* _Task brief_
Reproduce the stretch of lines from the start of the records through the line containing "Minimalinvasive Implantologie", both ends included, and leave the pictures out of your answer.

* _Available records_
===
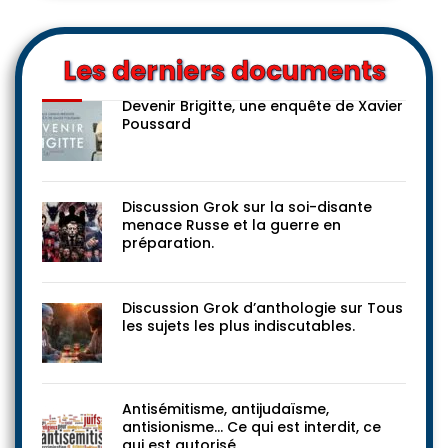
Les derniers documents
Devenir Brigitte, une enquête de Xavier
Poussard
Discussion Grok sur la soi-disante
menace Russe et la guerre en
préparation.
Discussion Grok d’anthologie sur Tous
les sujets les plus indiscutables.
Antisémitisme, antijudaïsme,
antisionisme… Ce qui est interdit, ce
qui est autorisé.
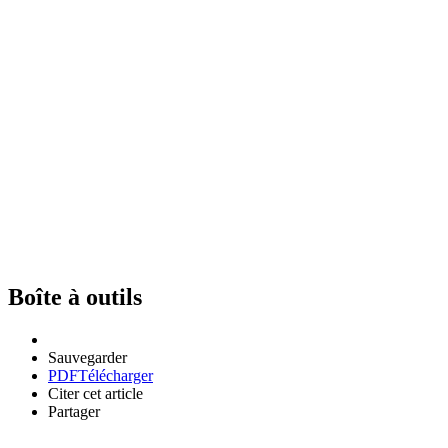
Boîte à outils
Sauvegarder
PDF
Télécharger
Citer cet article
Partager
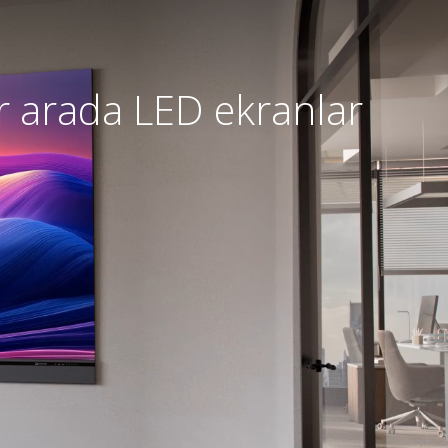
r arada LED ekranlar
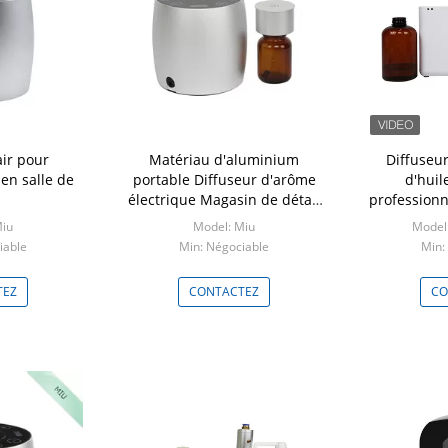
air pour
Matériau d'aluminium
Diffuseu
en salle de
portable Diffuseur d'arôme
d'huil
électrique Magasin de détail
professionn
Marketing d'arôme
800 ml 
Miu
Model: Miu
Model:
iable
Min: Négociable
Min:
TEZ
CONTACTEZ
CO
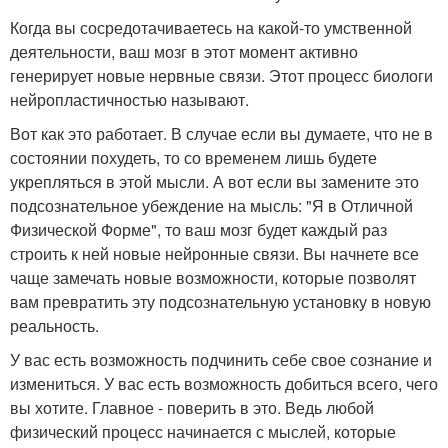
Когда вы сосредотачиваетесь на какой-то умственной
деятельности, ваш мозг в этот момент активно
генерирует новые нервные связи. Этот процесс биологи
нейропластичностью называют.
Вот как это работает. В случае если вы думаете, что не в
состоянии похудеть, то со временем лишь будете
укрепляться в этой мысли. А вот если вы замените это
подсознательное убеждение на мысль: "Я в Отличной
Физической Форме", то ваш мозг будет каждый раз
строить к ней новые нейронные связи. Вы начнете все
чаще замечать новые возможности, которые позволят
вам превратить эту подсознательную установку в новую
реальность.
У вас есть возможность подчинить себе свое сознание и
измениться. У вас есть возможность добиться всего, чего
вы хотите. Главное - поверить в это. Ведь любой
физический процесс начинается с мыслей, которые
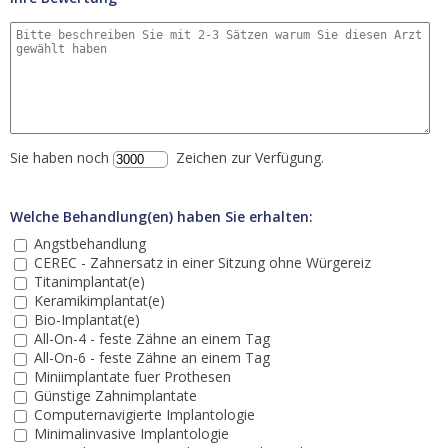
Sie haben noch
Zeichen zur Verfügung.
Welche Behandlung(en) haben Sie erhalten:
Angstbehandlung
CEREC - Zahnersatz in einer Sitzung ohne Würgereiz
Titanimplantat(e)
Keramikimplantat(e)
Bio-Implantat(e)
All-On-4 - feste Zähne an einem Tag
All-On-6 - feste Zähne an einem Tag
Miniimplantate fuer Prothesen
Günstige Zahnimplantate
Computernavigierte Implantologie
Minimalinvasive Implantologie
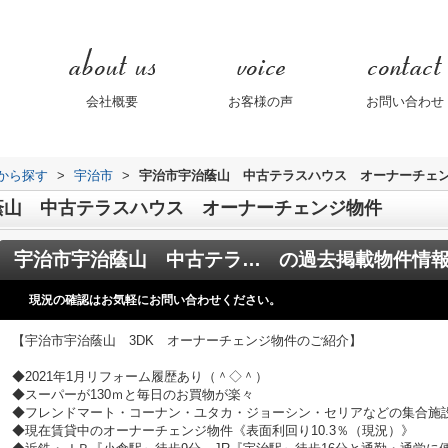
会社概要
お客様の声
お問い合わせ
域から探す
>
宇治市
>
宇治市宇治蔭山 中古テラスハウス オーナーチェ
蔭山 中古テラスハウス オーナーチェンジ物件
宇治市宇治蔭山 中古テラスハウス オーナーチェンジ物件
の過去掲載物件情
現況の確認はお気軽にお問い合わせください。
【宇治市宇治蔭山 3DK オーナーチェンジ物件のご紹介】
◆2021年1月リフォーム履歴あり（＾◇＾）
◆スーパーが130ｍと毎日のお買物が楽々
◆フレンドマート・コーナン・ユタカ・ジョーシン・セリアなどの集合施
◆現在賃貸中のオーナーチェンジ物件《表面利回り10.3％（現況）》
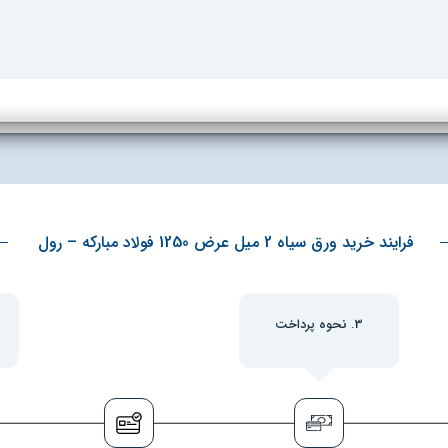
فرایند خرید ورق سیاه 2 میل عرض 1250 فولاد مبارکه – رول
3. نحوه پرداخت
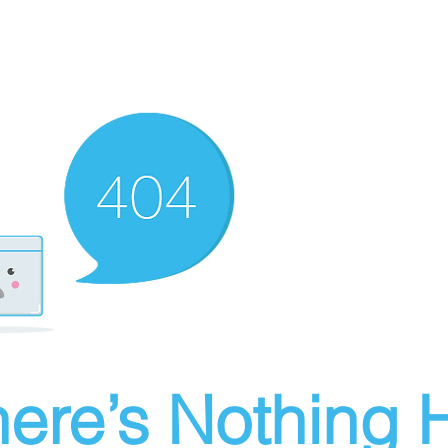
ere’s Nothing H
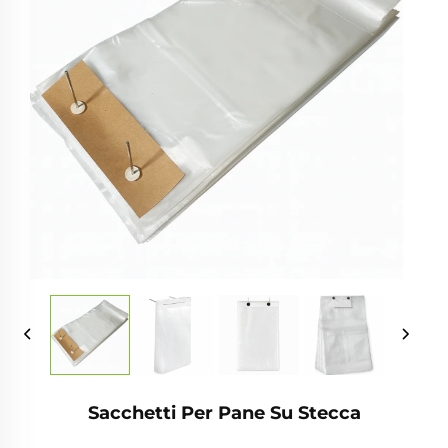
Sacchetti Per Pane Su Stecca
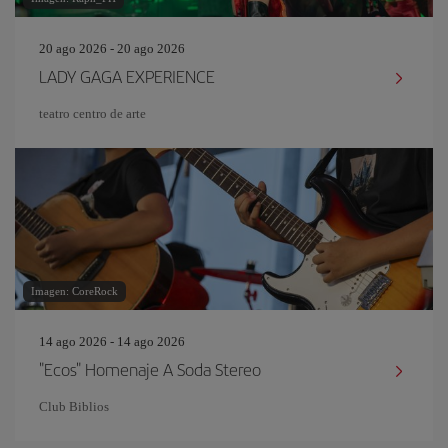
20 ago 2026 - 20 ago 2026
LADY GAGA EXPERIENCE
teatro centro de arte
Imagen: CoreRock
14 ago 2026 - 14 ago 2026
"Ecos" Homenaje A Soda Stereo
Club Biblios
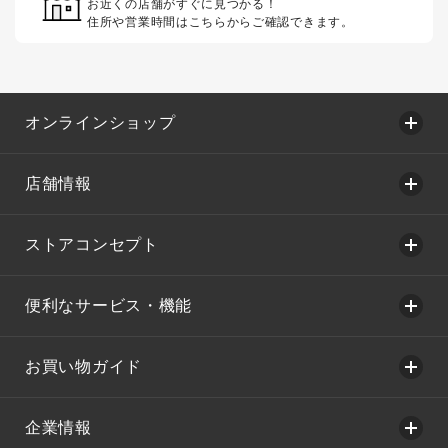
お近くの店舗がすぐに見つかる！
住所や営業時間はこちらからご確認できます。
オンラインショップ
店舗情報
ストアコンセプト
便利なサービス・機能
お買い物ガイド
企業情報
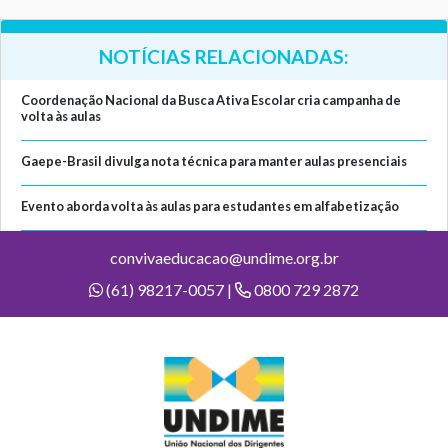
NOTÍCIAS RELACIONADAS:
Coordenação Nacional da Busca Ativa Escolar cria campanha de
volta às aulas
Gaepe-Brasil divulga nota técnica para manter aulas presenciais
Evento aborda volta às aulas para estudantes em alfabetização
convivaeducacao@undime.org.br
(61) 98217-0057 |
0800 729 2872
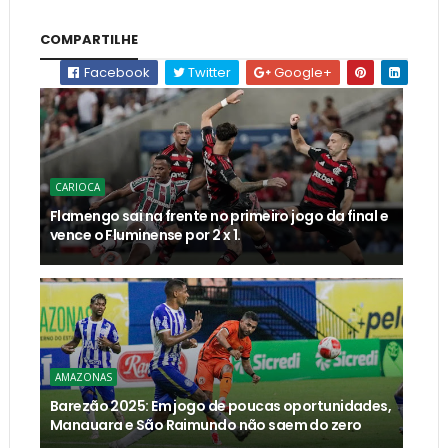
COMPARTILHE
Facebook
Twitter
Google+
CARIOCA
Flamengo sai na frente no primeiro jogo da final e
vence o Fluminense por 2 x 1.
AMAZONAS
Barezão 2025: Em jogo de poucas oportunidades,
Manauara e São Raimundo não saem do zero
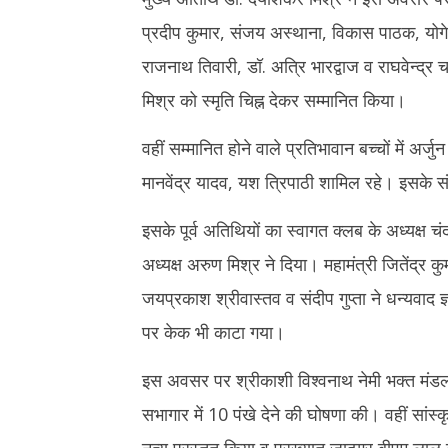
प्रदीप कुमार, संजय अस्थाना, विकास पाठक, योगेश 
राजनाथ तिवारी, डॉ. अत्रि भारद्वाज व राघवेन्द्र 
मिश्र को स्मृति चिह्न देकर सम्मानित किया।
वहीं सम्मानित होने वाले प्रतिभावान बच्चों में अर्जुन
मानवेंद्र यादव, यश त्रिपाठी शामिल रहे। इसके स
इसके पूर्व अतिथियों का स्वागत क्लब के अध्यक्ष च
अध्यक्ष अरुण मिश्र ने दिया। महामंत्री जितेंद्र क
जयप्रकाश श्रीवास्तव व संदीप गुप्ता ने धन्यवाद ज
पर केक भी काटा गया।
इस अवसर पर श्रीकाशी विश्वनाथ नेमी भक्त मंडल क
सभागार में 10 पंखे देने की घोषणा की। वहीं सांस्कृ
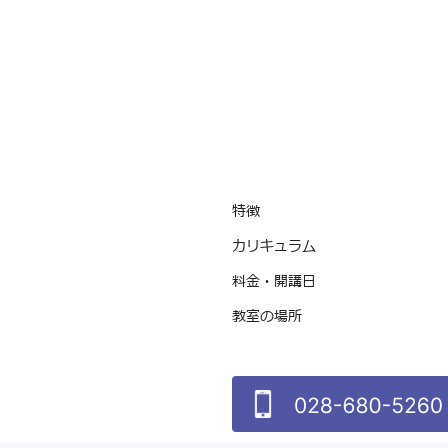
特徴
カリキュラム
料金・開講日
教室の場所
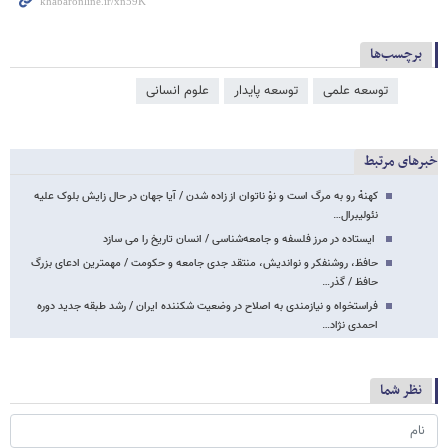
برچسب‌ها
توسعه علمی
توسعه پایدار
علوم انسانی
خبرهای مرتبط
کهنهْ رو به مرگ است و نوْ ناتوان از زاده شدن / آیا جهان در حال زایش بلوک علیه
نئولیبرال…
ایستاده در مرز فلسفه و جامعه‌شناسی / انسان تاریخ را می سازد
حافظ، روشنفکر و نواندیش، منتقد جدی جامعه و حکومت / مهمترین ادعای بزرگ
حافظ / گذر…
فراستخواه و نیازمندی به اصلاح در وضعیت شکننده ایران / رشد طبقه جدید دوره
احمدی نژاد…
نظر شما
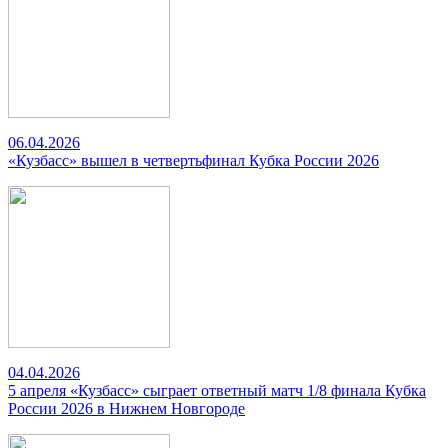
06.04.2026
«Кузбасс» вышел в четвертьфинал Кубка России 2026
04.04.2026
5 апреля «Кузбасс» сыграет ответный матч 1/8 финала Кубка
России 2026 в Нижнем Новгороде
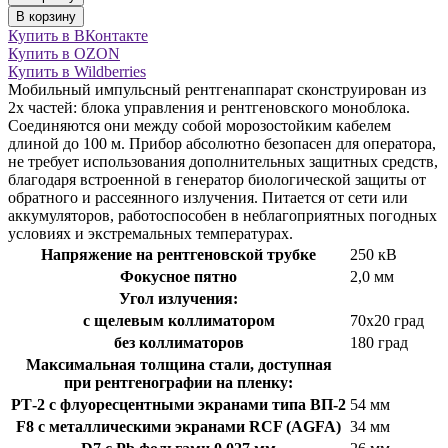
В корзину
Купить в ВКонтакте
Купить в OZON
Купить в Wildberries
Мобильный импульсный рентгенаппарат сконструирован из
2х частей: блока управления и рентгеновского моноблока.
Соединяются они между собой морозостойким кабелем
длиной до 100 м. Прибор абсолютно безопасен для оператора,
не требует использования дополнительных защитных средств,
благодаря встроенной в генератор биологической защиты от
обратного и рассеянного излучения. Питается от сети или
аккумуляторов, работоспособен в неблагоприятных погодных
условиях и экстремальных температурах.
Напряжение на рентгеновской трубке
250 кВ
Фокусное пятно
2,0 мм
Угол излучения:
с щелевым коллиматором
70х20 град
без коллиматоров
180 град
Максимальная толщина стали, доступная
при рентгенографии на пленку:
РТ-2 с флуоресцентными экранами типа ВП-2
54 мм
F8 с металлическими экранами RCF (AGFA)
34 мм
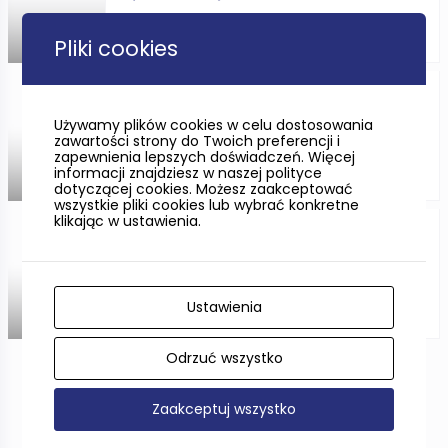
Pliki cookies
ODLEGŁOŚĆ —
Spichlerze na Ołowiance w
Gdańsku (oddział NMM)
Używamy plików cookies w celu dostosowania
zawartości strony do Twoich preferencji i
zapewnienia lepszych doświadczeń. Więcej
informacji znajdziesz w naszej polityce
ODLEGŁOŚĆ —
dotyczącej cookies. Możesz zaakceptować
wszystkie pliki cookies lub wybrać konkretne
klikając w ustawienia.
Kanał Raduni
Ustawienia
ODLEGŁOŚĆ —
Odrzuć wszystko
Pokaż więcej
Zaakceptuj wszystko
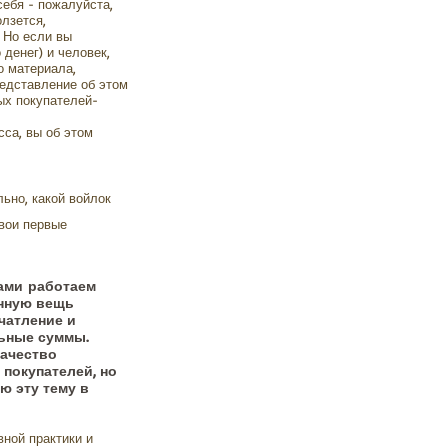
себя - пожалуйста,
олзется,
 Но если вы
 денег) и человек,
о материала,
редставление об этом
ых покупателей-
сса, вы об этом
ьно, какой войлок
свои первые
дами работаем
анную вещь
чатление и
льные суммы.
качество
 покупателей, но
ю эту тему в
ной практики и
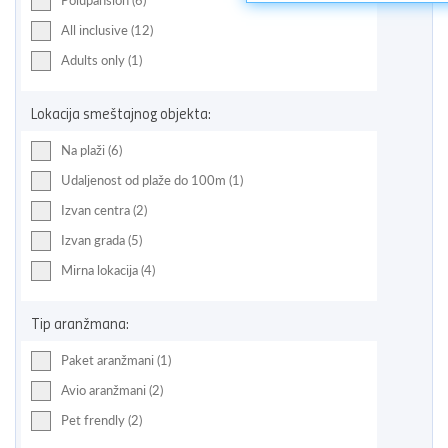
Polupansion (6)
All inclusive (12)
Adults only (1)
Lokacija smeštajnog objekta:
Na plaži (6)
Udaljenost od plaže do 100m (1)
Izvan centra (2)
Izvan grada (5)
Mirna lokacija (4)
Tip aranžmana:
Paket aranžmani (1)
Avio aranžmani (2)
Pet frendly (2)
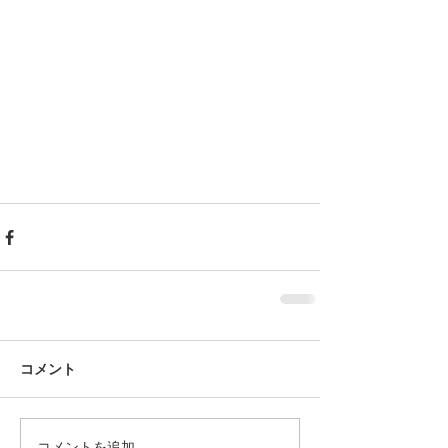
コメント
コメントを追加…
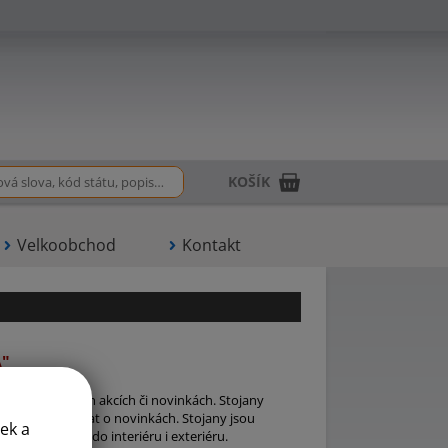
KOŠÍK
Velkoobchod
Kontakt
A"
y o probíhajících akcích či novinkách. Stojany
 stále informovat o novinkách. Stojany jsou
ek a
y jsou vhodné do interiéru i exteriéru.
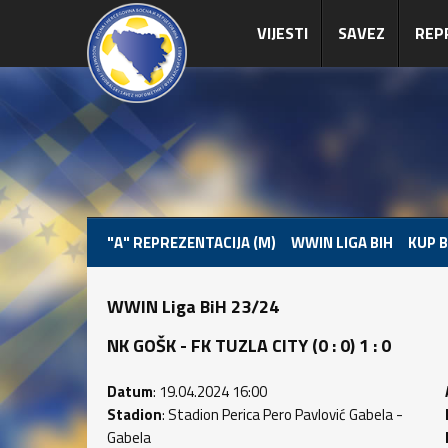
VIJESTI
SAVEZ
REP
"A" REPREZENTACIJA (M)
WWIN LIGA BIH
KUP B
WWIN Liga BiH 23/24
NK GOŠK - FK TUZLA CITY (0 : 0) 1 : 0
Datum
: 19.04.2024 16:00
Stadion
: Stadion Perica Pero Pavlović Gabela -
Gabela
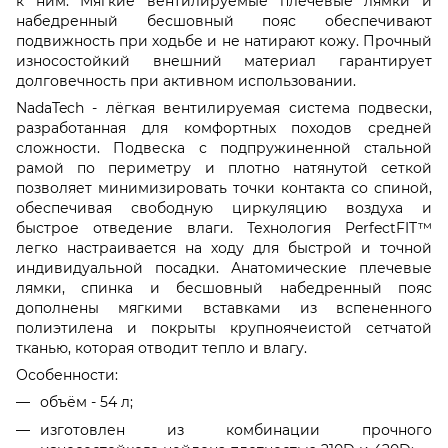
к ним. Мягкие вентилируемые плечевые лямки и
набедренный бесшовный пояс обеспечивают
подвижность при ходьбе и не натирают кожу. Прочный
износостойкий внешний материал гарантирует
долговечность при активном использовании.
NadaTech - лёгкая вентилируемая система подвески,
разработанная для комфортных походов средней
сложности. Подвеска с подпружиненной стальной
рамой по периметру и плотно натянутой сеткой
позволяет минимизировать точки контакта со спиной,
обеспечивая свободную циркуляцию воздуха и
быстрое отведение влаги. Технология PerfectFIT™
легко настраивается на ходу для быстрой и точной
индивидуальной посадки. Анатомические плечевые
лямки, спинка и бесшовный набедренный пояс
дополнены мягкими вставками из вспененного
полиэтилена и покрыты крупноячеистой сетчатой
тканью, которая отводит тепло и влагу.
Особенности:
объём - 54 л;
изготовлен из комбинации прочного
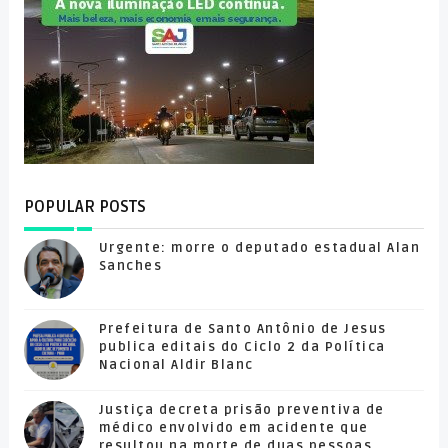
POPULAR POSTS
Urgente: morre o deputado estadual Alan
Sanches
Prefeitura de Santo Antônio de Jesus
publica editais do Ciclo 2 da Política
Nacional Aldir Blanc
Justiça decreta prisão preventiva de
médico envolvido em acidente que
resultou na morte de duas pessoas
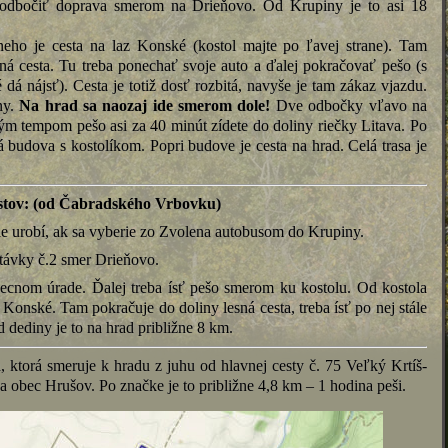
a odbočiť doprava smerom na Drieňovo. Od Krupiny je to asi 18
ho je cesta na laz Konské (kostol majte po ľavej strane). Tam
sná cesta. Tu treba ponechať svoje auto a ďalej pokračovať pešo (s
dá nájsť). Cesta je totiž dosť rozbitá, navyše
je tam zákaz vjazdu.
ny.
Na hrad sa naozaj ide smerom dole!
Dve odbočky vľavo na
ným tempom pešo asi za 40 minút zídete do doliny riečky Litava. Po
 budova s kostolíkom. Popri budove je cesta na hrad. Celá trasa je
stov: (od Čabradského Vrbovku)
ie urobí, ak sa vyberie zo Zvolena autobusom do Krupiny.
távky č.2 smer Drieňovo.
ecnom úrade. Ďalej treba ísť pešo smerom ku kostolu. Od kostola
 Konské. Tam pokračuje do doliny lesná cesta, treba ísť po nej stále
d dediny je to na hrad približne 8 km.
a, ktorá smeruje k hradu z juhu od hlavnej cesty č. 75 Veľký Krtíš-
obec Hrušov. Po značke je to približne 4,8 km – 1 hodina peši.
===
* _Exercise output_
Les derniers documents
Devenir Brigitte, une enquête de Xavier
Poussard
Discussion Grok sur la soi-disante
menace Russe et la guerre en
préparation.
Discussion Grok d’anthologie sur Tous
les sujets les plus indiscutables.
Antisémitisme, antijudaïsme,
antisionisme… Ce qui est interdit, ce
qui est autorisé.
Boîte à outils
Sauvegarder
PDF
Télécharger
Citer cet article
Partager
r arada LED ekranlar
air pour
Matériau d'aluminium
Diffuseu
en salle de
portable Diffuseur d'arôme
d'huil
électrique Magasin de détail
professionn
Marketing d'arôme
800 ml 
Miu
Model: Miu
Model:
iable
Min: Négociable
Min:
TEZ
CONTACTEZ
CO
Когда вы сосредотачиваетесь на какой-то умственной
деятельности, ваш мозг в этот момент активно
генерирует новые нервные связи. Этот процесс биологи
нейропластичностью называют.
Вот как это работает. В случае если вы думаете, что не в
состоянии похудеть, то со временем лишь будете
укрепляться в этой мысли. А вот если вы замените это
подсознательное убеждение на мысль: "Я в Отличной
Физической Форме", то ваш мозг будет каждый раз
строить к ней новые нейронные связи. Вы начнете все
чаще замечать новые возможности, которые позволят
вам превратить эту подсознательную установку в новую
реальность.
У вас есть возможность подчинить себе свое сознание и
измениться. У вас есть возможность добиться всего, чего
вы хотите. Главное - поверить в это. Ведь любой
физический процесс начинается с мыслей, которые
Sie haben noch
Zeichen zur Verfügung.
Welche Behandlung(en) haben Sie erhalten:
Angstbehandlung
CEREC - Zahnersatz in einer Sitzung ohne Würgereiz
Titanimplantat(e)
Keramikimplantat(e)
Bio-Implantat(e)
All-On-4 - feste Zähne an einem Tag
All-On-6 - feste Zähne an einem Tag
Miniimplantate fuer Prothesen
Günstige Zahnimplantate
Computernavigierte Implantologie
Minimalinvasive Implantologie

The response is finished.